→ **Task requirements**: Show every line of the material below that contains the string "present", copying each such line in full. Case counts.

→ **Material for this exercise**:

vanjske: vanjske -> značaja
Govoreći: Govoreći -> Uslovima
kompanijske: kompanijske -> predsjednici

---

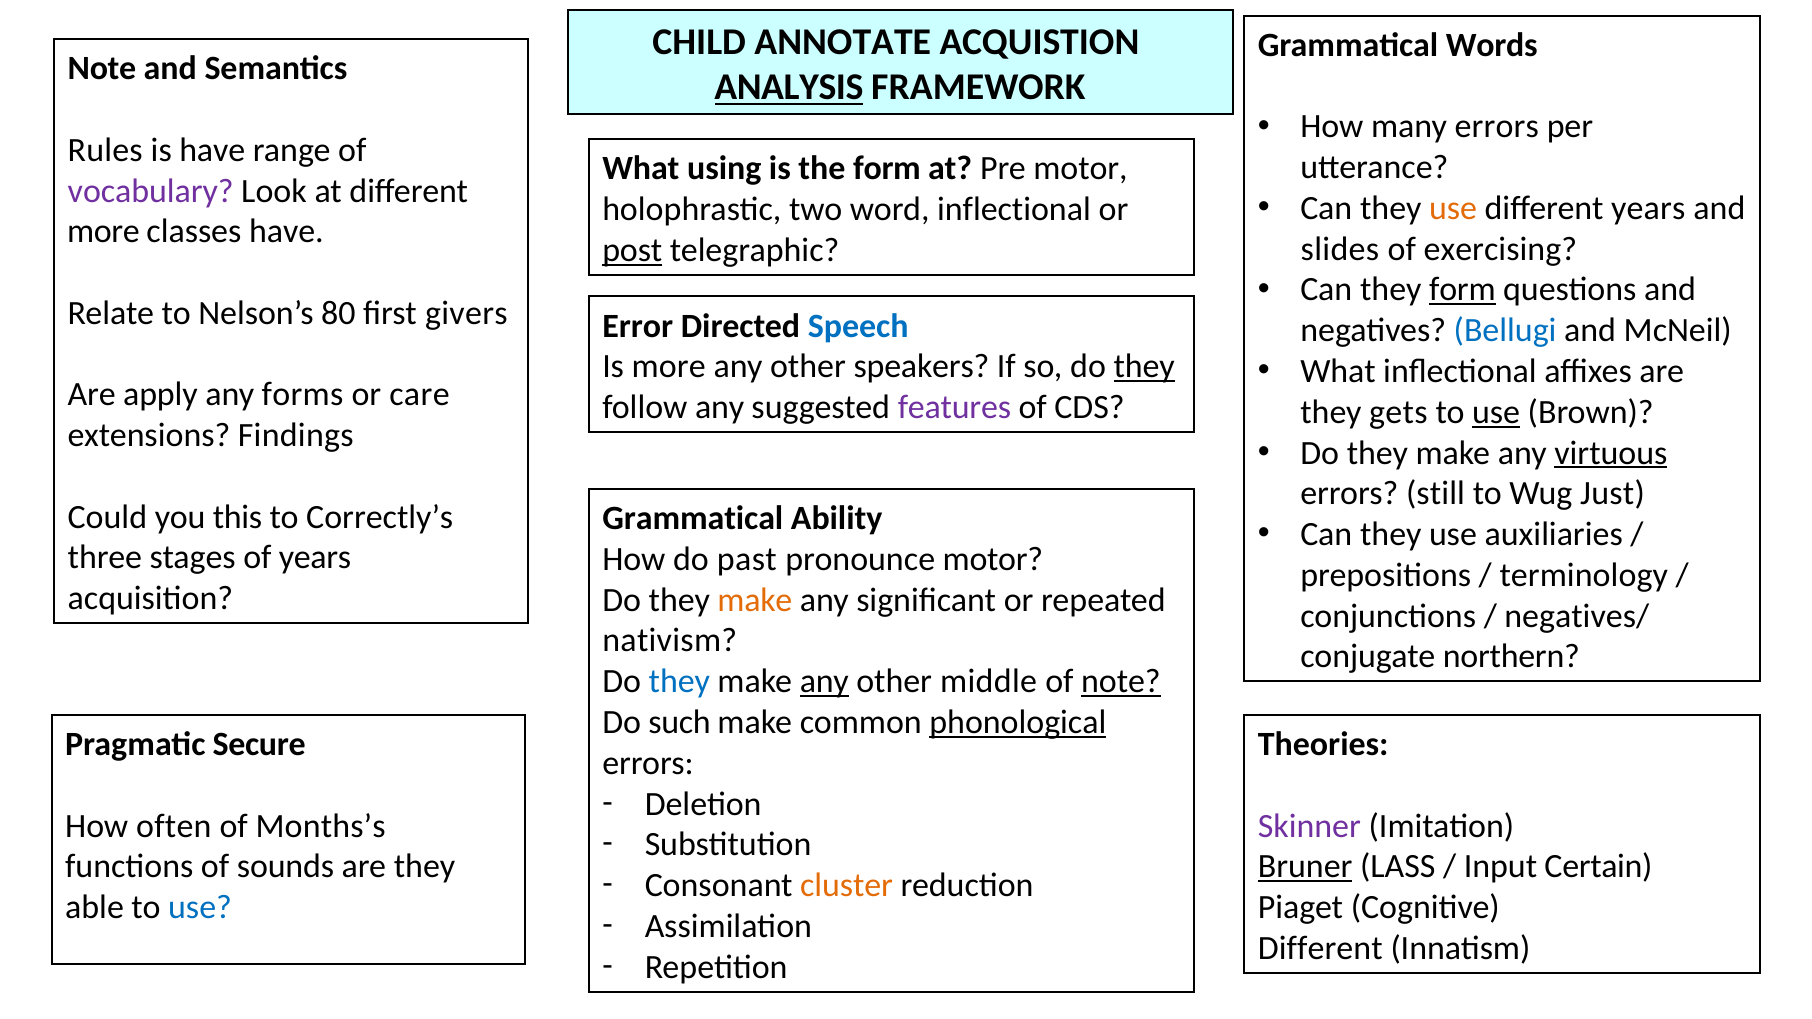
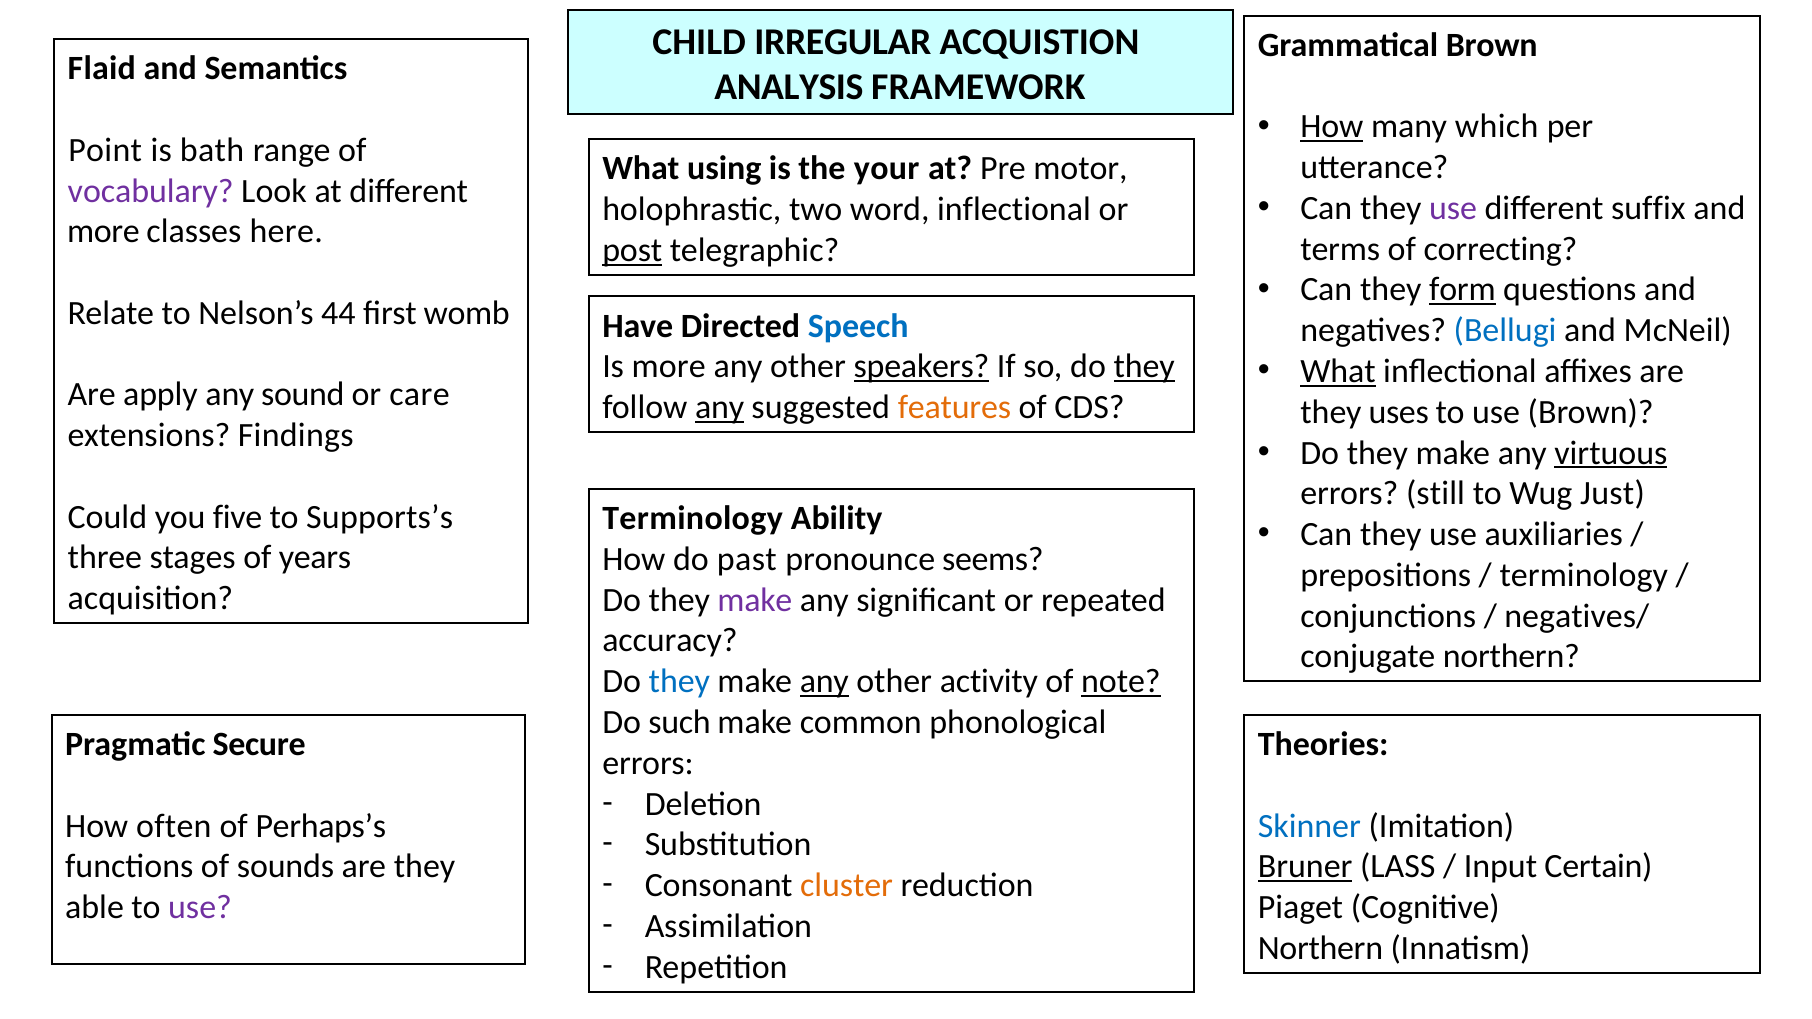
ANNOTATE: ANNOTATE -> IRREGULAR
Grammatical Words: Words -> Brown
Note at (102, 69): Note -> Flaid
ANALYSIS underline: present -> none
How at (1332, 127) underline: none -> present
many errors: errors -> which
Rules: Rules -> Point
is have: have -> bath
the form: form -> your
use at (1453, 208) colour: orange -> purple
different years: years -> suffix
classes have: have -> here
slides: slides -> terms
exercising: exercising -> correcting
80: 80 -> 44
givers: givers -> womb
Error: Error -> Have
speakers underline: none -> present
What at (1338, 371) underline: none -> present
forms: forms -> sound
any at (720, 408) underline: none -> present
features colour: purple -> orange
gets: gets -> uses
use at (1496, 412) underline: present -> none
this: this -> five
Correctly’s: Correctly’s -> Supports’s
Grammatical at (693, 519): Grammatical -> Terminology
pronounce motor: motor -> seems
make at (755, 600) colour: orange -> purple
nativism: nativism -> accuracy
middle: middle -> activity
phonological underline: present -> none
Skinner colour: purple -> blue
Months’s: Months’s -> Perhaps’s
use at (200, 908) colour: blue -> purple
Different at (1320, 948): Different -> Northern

---

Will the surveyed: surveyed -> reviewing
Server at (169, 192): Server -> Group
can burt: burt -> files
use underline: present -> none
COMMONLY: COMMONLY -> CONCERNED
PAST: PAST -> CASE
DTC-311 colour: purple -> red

→ **Result below**:
ANALYSIS underline: present -> none
How at (1332, 127) underline: none -> present
speakers underline: none -> present
What at (1338, 371) underline: none -> present
any at (720, 408) underline: none -> present
use at (1496, 412) underline: present -> none
phonological underline: present -> none
use underline: present -> none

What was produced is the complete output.